First is the claim that relatively few are being sent to unreached areas. A truer statement would be that many mission agencies have backlogs of workers waiting to get into difficult access countries because visas are so slow in coming. Some of these countries try to have it both ways. They wear down the applicants for visas by making them wait, then claim that they are not denying visas, but rather the applicants give up too soon. Let’s get this straight one more time: Resistant countries, which enjoy perfect freedom to preach their religion in the United States, are denying visas to those who want to preach the gospel in their own countries. This is the reason missionaries are not there. It is not block-headed, weak, fearful Christians and mission organizations who don’t realize what’s needed to finish the job of world evangelism. The response to the opening of former Marxist countries demonstrates that missionaries will respond to the slightest suspicion of an open door.

Second, the author claims that most missions are going over the same territory that’s been covered before; they are not breaking new ground. My question is, How long does a population have to stay in a collapsed spiritual condition in order to qualify for priority outreach status today? The author and other spokes-people for frontier missions doubtless believe North Africa to be a modern priority. Yet this area boasted a strong Christian church for six hundred years after Christ. Augustine of Hippo was from that area. Turkey got the first impact of the gospel, and had vibrant churches, but it’s a spiritual desert today. Paul preached and got fruit in the Balkans, but all these areas desperately need frontier ministry today. Western Europe has been a strong Christian area at various times, but significant areas are now almost devoid of Christian witness. What is the probability of a French, Italian, or Spanish individual even meeting an evangelical in his or her lifetime when there is less than one percent believers in any of those countries? How long must Western Europe be left alone before it qualifies for priority status?

Third, the author indicates that relatively few new workers are being appointed to frontier fields. All I can say is that my missions students at Dallas Seminary are going into frontier areas as fast as they can get there. Recent grads have gone to Uzbekistan,Tajikistan, Pakistan, Jordan, Turkey, Morocco, France (to work among Muslims), Spain (Muslim work), and Malaysia. These are career, not short-term workers, and this doesn’t count international students returning to areas that are in the 10-40 Window. None of these are having any difficulty finding mission boards to send them.

Fourth, the authorsays that established mission boards are still sending the bulk of their new workers to areas already reached. Are they? Well, they started out as unreached areas, and some are now responding. Many areas where the church has been established still need help in reaching viable size with a trained ministry.

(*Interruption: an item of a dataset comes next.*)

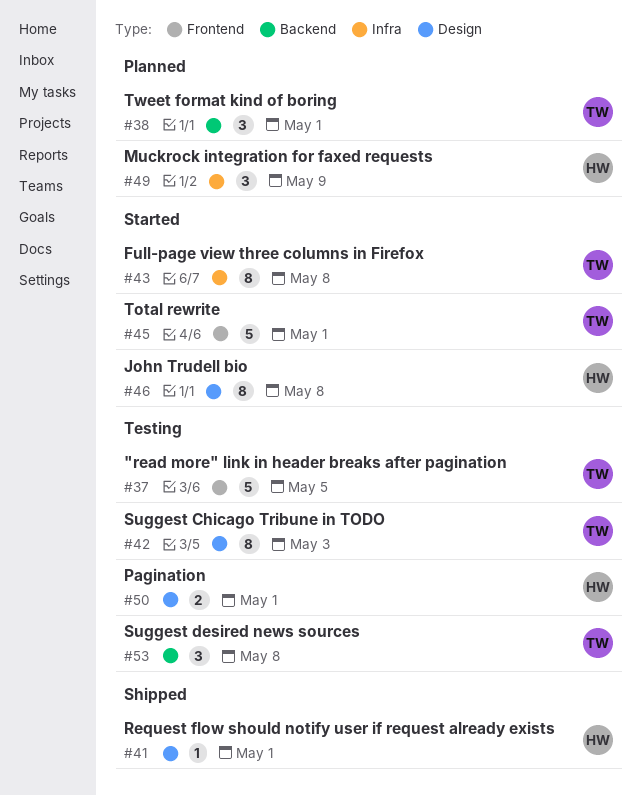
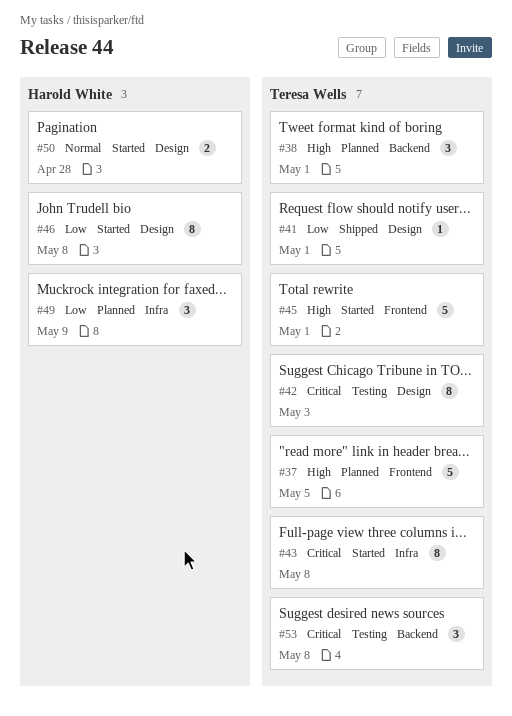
#37, status: Testing -> Planned
#41, owner: Harold White -> Teresa Wells
#50, status: Testing -> Started
#50, due: May 1 -> Apr 28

Many established missions have targeted frontier areas and are now using newer styles of deployment, like tentmaking and task forces using innovative styles of ministry. Consider the statement of one Japanese who was a new believer at the time. He said: “I heard at least a hundred Christian sermons before I really understood what was being proposed.” We aren’t going to reach the world by making sure “everyone in the back row has a piece of bread before we give a second piece to those on the front row.” That was interesting rhetoric from a great missionary pastor, Oswald Smith, but it isn’t communication reality in the light of the problem of the unreached. The difficulty of reaching them once we are there is summed up by Paul’s description of the unregenerate: “The natural man receiveth not the things of the Spirit of God, neither can he understand them because they are spiritually discerned” (1 Cor. 2:14).

In the light of a challenge like this, we will need both a spiritual miracle and multiple exposure if we are to see any saved. Let’s go ahead and target the unreached. Paul would have made it a priority, but let us not disparage the immense task needing still to be done among the equally lost among the “non-frontier” peoples of the world.